В музыкальном смысле решение этого спектакля уникально, потому что в новой версии (дирижер-постановщик Андрей Иванов) восстановили все купюры, сделанные когда-то в партитуре по техническим причинам. Были восстановлены и монолог Белорецкого, размышляющего о белорусской земле и народе, и песня старого Рыгора, обновлен, расширен "хит" белорусской оперы - лирическая ария Надежды Яновской "Хочу любить и верить. Жить хочу" (в исполнении Елены Золовой). Надо сказать, что певцам было не просто сохранять вокальное равновесие в постоянно меняющейся сценической фактуре спектакля и в сложном музыкальном устройстве партитуры, с ее взвинченным напряжением и постоянными контрастами. Но нельзя не отметить не только крепко сделанные партии и хорошие голоса (три тенора - Дмитрий Шабетя в партии Дубатовка, Александр Михнюк - студент Светилович, Виктор Менделев - Берман и баритон Станислав Трифонов - зловещий герой хоррора Алесь Ворона), но и отличную дикцию, звучащее белорусское слово, которое можно было понять и без субтитров.
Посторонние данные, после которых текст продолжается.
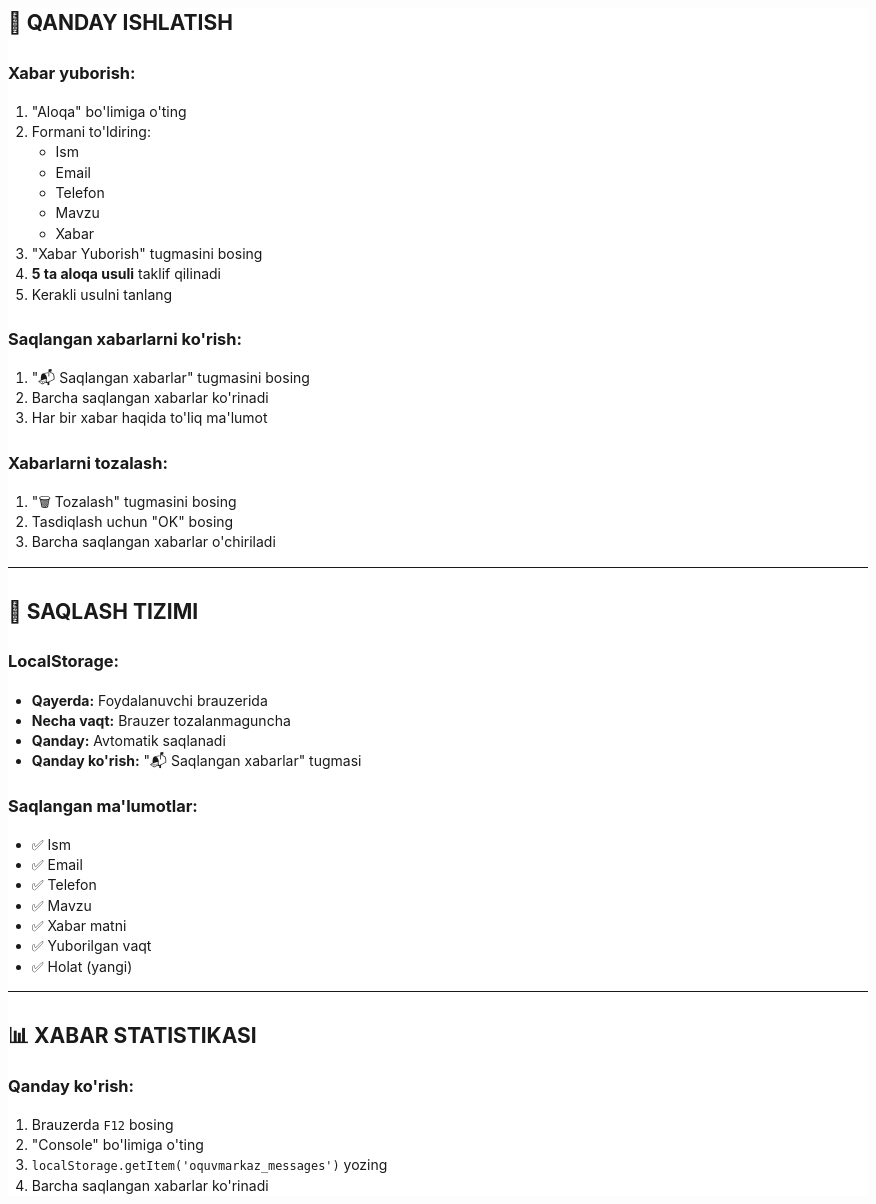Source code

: 
## 🚀 **QANDAY ISHLATISH**

### **Xabar yuborish:**
1. "Aloqa" bo'limiga o'ting
2. Formani to'ldiring:
   - Ism
   - Email
   - Telefon
   - Mavzu
   - Xabar
3. "Xabar Yuborish" tugmasini bosing
4. **5 ta aloqa usuli** taklif qilinadi
5. Kerakli usulni tanlang

### **Saqlangan xabarlarni ko'rish:**
1. "📬 Saqlangan xabarlar" tugmasini bosing
2. Barcha saqlangan xabarlar ko'rinadi
3. Har bir xabar haqida to'liq ma'lumot

### **Xabarlarni tozalash:**
1. "🗑️ Tozalash" tugmasini bosing
2. Tasdiqlash uchun "OK" bosing
3. Barcha saqlangan xabarlar o'chiriladi

---

## 💾 **SAQLASH TIZIMI**

### **LocalStorage:**
- **Qayerda:** Foydalanuvchi brauzerida
- **Necha vaqt:** Brauzer tozalanmaguncha
- **Qanday:** Avtomatik saqlanadi
- **Qanday ko'rish:** "📬 Saqlangan xabarlar" tugmasi

### **Saqlangan ma'lumotlar:**
- ✅ Ism
- ✅ Email
- ✅ Telefon
- ✅ Mavzu
- ✅ Xabar matni
- ✅ Yuborilgan vaqt
- ✅ Holat (yangi)

---

## 📊 **XABAR STATISTIKASI**

### **Qanday ko'rish:**
1. Brauzerda `F12` bosing
2. "Console" bo'limiga o'ting
3. `localStorage.getItem('oquvmarkaz_messages')` yozing
4. Barcha saqlangan xabarlar ko'rinadi

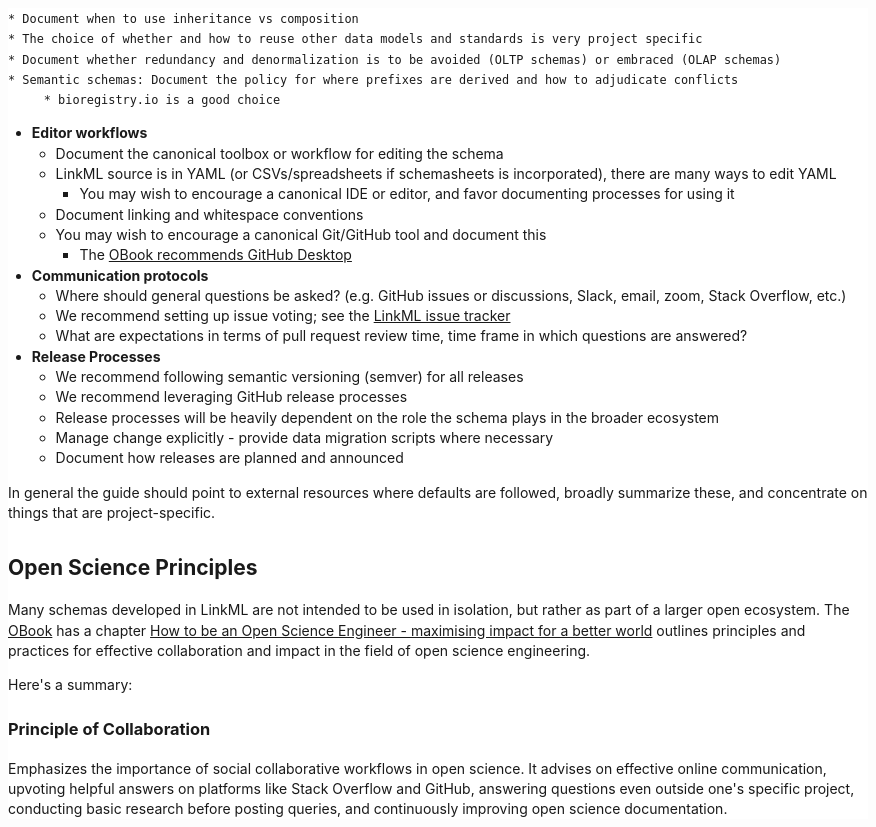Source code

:     * Document when to use inheritance vs composition
    * The choice of whether and how to reuse other data models and standards is very project specific
    * Document whether redundancy and denormalization is to be avoided (OLTP schemas) or embraced (OLAP schemas)
    * Semantic schemas: Document the policy for where prefixes are derived and how to adjudicate conflicts
         * bioregistry.io is a good choice
- **Editor workflows**
    * Document the canonical toolbox or workflow for editing the schema
    * LinkML source is in YAML (or CSVs/spreadsheets if schemasheets is incorporated), there are many ways to edit YAML
      - You may wish to encourage a canonical IDE or editor, and favor documenting processes for using it
    * Document linking and whitespace conventions
    * You may wish to encourage a canonical Git/GitHub tool and document this
        - The [OBook recommends GitHub Desktop](https://oboacademy.github.io/obook/reference/github-desktop/)
- **Communication protocols**
    * Where should general questions be asked? (e.g. GitHub issues or discussions, Slack, email, zoom, Stack Overflow, etc.)
    * We recommend setting up issue voting; see the [LinkML issue tracker](https://github.com/linkml/linkml/issues/974)
    * What are expectations in terms of pull request review time, time frame in which questions are answered?
- **Release Processes**
    * We recommend following semantic versioning (semver) for all releases
    * We recommend leveraging GitHub release processes
    * Release processes will be heavily dependent on the role the schema plays in the broader ecosystem
    * Manage change explicitly - provide data migration scripts where necessary
    * Document how releases are planned and announced

In general the guide should point to external resources where defaults are followed, broadly summarize these,
and concentrate on things that are project-specific.

## Open Science Principles

Many schemas developed in LinkML are not intended to be used in isolation, but rather as part of a larger
open ecosystem. The [OBook](https://oboacademy.github.io/obook) has a chapter [How to be an Open Science Engineer - maximising impact for a better world](https://oboacademy.github.io/obook/howto/open-science-engineer/) outlines principles and practices for effective collaboration and impact in the field of open science engineering.

Here's a summary:

### Principle of Collaboration

Emphasizes the importance of social collaborative workflows in open science. It advises on effective online communication, upvoting helpful answers on platforms like Stack Overflow and GitHub, answering questions even outside one's specific project, conducting basic research before posting queries, and continuously improving open science documentation.
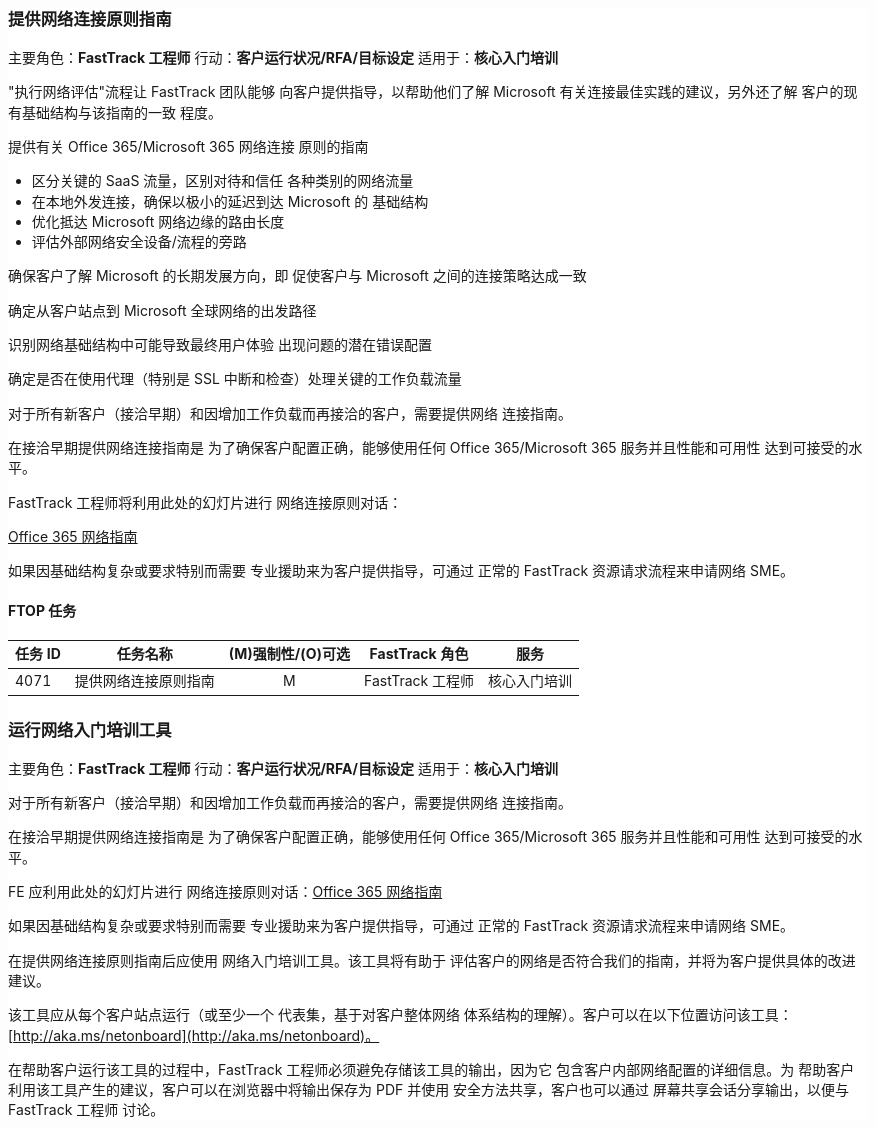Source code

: ### 提供网络连接原则指南

主要角色：**FastTrack 工程师**
行动：**客户运行状况/RFA/目标设定**
适用于：**核心入门培训**

"执行网络评估"流程让 FastTrack 团队能够 向客户提供指导，以帮助他们了解 Microsoft 有关连接最佳实践的建议，另外还了解 客户的现有基础结构与该指南的一致 程度。

提供有关 Office 365/Microsoft 365 网络连接 原则的指南

  - 区分关键的 SaaS 流量，区别对待和信任 各种类别的网络流量
  - 在本地外发连接，确保以极小的延迟到达 Microsoft 的 基础结构
  - 优化抵达 Microsoft 网络边缘的路由长度
  - 评估外部网络安全设备/流程的旁路

确保客户了解 Microsoft 的长期发展方向，即 促使客户与 Microsoft 之间的连接策略达成一致

确定从客户站点到 Microsoft 全球网络的出发路径

识别网络基础结构中可能导致最终用户体验 出现问题的潜在错误配置

确定是否在使用代理（特别是 SSL 中断和检查）处理关键的工作负载流量

对于所有新客户（接洽早期）和因增加工作负载而再接洽的客户，需要提供网络 连接指南。

在接洽早期提供网络连接指南是 为了确保客户配置正确，能够使用任何 Office 365/Microsoft 365 服务并且性能和可用性 达到可接受的水平。

FastTrack 工程师将利用此处的幻灯片进行 网络连接原则对话：

[Office 365 网络指南](https://aka.ms/O365NetworkGuidanceLocalized)

如果因基础结构复杂或要求特别而需要 专业援助来为客户提供指导，可通过 正常的 FastTrack 资源请求流程来申请网络 SME。

#### FTOP 任务

| 任务 ID | 任务名称                                           | (M)强制性/(O)可选 |   FastTrack 角色   | 服务        |
| ------- | --------------------------------------------------- | :----------------------:| :----------------:| --------------- |
| 4071    | 提供网络连接原则指南 |            M             | FastTrack 工程师 | 核心入门培训 |

### 运行网络入门培训工具

主要角色：**FastTrack 工程师**
行动：**客户运行状况/RFA/目标设定**
适用于：**核心入门培训**

对于所有新客户（接洽早期）和因增加工作负载而再接洽的客户，需要提供网络 连接指南。

在接洽早期提供网络连接指南是 为了确保客户配置正确，能够使用任何 Office 365/Microsoft 365 服务并且性能和可用性 达到可接受的水平。

FE 应利用此处的幻灯片进行 网络连接原则对话：[Office 365 网络指南](https://aka.ms/O365NetworkGuidanceLocalized)

如果因基础结构复杂或要求特别而需要 专业援助来为客户提供指导，可通过 正常的 FastTrack 资源请求流程来申请网络 SME。

在提供网络连接原则指南后应使用 网络入门培训工具。该工具将有助于 评估客户的网络是否符合我们的指南，并将为客户提供具体的改进建议。

该工具应从每个客户站点运行（或至少一个 代表集，基于对客户整体网络 体系结构的理解）。​客户可以在以下位置访问该工具：[http://aka.ms/netonboard](http://aka.ms/netonboard)。​

在帮助客户运行该工具的过程中，FastTrack 工程师必须避免存储该工具的输出，因为它 包含客户内部网络配置的详细信息。为 帮助客户利用该工具产生的建议，客户可以在浏览器中将输出保存为 PDF 并使用 安全方法共享，客户也可以通过 屏幕共享会话分享输出，以便与 FastTrack 工程师 讨论。
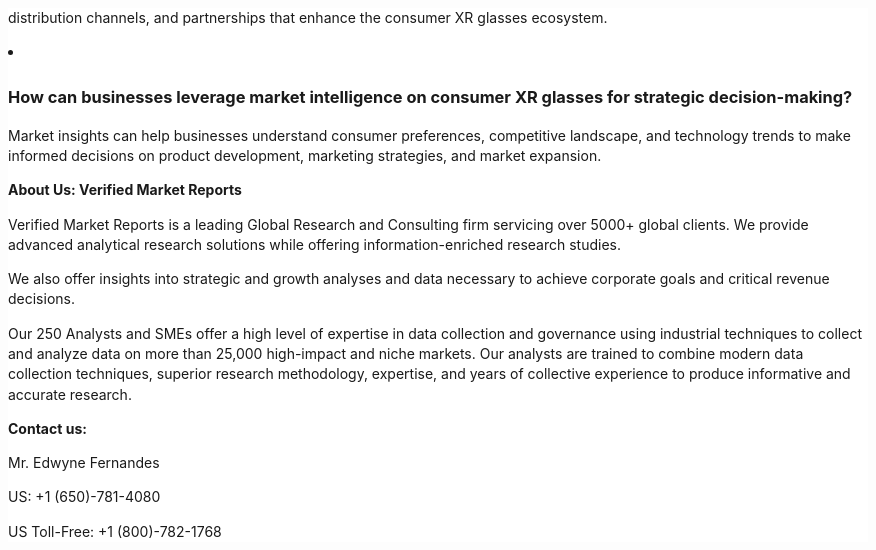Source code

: distribution channels, and partnerships that enhance the consumer XR glasses ecosystem.</p> </li> <li> <h3>How can businesses leverage market intelligence on consumer XR glasses for strategic decision-making?</h3> <p>Market insights can help businesses understand consumer preferences, competitive landscape, and technology trends to make informed decisions on product development, marketing strategies, and market expansion.</p> </li> </ol></body></html><p id="" class=""><strong>About Us: Verified Market Reports</strong></p><p id="" class="">Verified Market Reports is a leading Global Research and Consulting firm servicing over 5000+ global clients. We provide advanced analytical research solutions while offering information-enriched research studies.</p><p id="" class="">We also offer insights into strategic and growth analyses and data necessary to achieve corporate goals and critical revenue decisions.</p><p id="" class="">Our 250 Analysts and SMEs offer a high level of expertise in data collection and governance using industrial techniques to collect and analyze data on more than 25,000 high-impact and niche markets. Our analysts are trained to combine modern data collection techniques, superior research methodology, expertise, and years of collective experience to produce informative and accurate research.</p><p id="" class=""><strong>Contact us:</strong></p><p id="" class="">Mr. Edwyne Fernandes</p><p id="" class="">US: +1 (650)-781-4080</p><p id="" class="">US Toll-Free: +1 (800)-782-1768</p>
А это редкость на современной сцене.
Музыка этой оперы с ее страшными воинственными кличами труб, остинатными "топчущими" ритмами, зловещими рокотами, с ее потусторонними звуками ксилофона, криками ужаса и взвинченным вокалом держала в напряжении весь спектакль, и финал его не был утешительным, хотя и выстроил красивую картину с любовной парой на фоне нереального оранжевого заката. Но ведь это уже в вечности. Сегодняшняя реальность другая.
Кстати, спектакль "Щелкунчик" Большого театра Беларуси будет показан на Исторической сцене Большого театра 28 и 29 октября, а в ноябре 2023 года Большой театр России поедет на гастроли в Минск.